Uno de los modos de lo expresivo en el mundo de Petzold es aquel del relato en imágenes que se repite en momentos puntuales de Pilotos: el de los planos detalle. Durante los primeros minutos de película el director ofrece una percepción del tacto. La inminente separación de Karin y su pareja Michael, se da a percibir con un mapa sobre una mesa, y las manos de él y ella frente a frente. Señalan cada uno los sitios geográficos que marcarán el desencuentro de sus itinerarios. Ambos viajarán, pero no confluirán en sus destinos. En él se materializa la esperanza vana de Karin de cruzar al destino ilusorio llamado París. Ella le toma la mano a ese personaje efímero que porta un expresivo reloj pulsera, instalando la presencia de un universo masculino al que Petzold asigna un rol explícitamente negativo; de hecho, más adelante se entera de una verdad sobre Michael que le derrumba su proyecto conjunto pero sobre todo le modifica su plan individual.
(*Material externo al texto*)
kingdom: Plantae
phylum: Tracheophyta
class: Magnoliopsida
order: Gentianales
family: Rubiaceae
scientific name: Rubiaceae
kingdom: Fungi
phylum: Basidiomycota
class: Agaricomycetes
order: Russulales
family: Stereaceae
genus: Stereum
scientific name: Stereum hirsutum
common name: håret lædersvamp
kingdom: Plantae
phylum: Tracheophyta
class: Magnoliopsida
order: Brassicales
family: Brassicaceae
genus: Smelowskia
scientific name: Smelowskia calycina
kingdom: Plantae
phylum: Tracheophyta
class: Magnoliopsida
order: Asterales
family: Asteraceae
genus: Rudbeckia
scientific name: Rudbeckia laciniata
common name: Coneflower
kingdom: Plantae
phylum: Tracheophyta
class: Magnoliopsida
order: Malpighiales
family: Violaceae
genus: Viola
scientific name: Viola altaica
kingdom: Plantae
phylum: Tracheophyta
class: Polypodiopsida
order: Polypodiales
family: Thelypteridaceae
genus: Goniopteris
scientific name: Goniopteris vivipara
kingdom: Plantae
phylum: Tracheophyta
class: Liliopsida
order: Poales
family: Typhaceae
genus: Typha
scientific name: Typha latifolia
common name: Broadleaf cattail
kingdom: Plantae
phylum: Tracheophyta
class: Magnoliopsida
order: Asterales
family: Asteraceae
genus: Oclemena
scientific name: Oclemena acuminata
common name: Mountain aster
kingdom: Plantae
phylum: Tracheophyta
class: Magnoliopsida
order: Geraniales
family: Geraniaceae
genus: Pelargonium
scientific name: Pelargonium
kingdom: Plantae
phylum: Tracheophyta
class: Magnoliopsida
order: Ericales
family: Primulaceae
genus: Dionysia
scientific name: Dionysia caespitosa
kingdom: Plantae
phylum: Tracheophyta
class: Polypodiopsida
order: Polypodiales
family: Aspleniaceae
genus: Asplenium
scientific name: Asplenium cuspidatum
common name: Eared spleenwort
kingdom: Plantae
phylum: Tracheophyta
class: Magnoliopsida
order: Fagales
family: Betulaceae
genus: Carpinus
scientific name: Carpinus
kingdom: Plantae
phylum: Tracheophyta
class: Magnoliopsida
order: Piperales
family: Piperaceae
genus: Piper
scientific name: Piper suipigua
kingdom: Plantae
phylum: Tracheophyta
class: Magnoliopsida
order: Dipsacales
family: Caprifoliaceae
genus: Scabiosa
Aunque ya en aquella escena inicial, él había plantado la semilla de la promesa vacía: “Algún día tendremos nuestra propia casa…”. Otra escena que brinda la cualidad del plano detalle es aquella en que una mano de su jefe de área intenta tomar la de ella: Karin se resiste y se zafa. El gran tema de estos planos es la violencia de un mundo dominado por los hombres, aunque en algún momento eso pueda ser usado a favor. Como cuando un cliente se agacha a recoger una lapicera que Karin deja caer intencionadamente. El plano es el de la mano de él al lado de la pierna de ella ofrecida a su visión fuera de campo: el plano del zapato masculino, la pierna y la mano del cliente recogiendo el objeto, organizan la figura.

Dos mundos del afuera, dos geografías, dos fuera de campo se instalan en el mundo de Pilotos como ilusión. Uno es la gran sombra del cine narrativo exportada al mundo: el Sueño Americano. Petzold decide matar a su mayor emblema, Frank Sinatra. Dos compañeras de trabajo de Karin se conmueven ante la muerte, frente a la televisión. Una muerte adelantada a su tiempo real tres años más tarde, desde la necesidad de trazar la línea divisoria que marca el fin de la ilusión. Acabando con Sinatra, metaforiza el cambio de paradigma brutal. Con la vieja ilusión, estas mujeres podían sobrevivir y hasta aspirar a vivir: ahora el sistema las expulsa. Hoy a una, a largo plazo a la otra. En Pilotos la voz del cantante resuena desde la nostalgia. No solo en Estados Unidos, sino en Alemania: aquel «Sueño» tuvo carácter de exportación. Desde la plataforma de esta nostalgia, se dispara una road movie que se cristaliza a medida que ambas mujeres se acercan.

El otro fuera de campo es París, ese lugar adonde Karin quiere emigrar como concreción de su propio sueño, si bien no tan ambicioso como aquel, por lo menos tranquilizador. Habitar París, ser París, daría fin a su vagabundeo. Pero París es otra falacia. El investigador que se encuentra tras los pasos del novio francés de Karin por un desfalco, le pregunta a ella: “¿Como es que un francés trabaja como vendedor en una empresa alemana de vinos espumosos?”. Ella le responde: “Porque el espumoso se supone que sabe a champaña”. Luego, en el borde de la ruta, el dúo de mujeres ve desfilar aviones mientras toma ese mismo vino. Petzold ironiza en boca de Sophie: “Pensé que tu solo te dedicabas al francés auténtico”.

Tanto esa cultura que tiñe y condiciona la autonomía de las imágenes que cada región puede gestar, como ese epicentro geográfico con anclaje simbólico en la torre Eiffel, se presentan como farsa. Sensación que se instala en el plano final, donde la vista a esa torre ya es el efecto del desgaste. Un centro con la percepción de una periferia más, al final del viaje.

Pilotinnen (Alemania, 1995). Guion y dirección: Christian Petzold. Fotografía: Hans Fromm. Reparto: Eleonore Weisgerber, Nadeshda Brennicke, Udo Schenk, Barbara Frey, Michael Tietz, Inge-Carolin Gremm, Kim Kuebler, Imke Barnstedt, Michael Brennicke, Jörg Friedrich, Ronny Tanner, Wolfgang Hahn, Hans Klima, Rüdiger Tuchel, Klaus Rätsch. Duración: 68 minutos.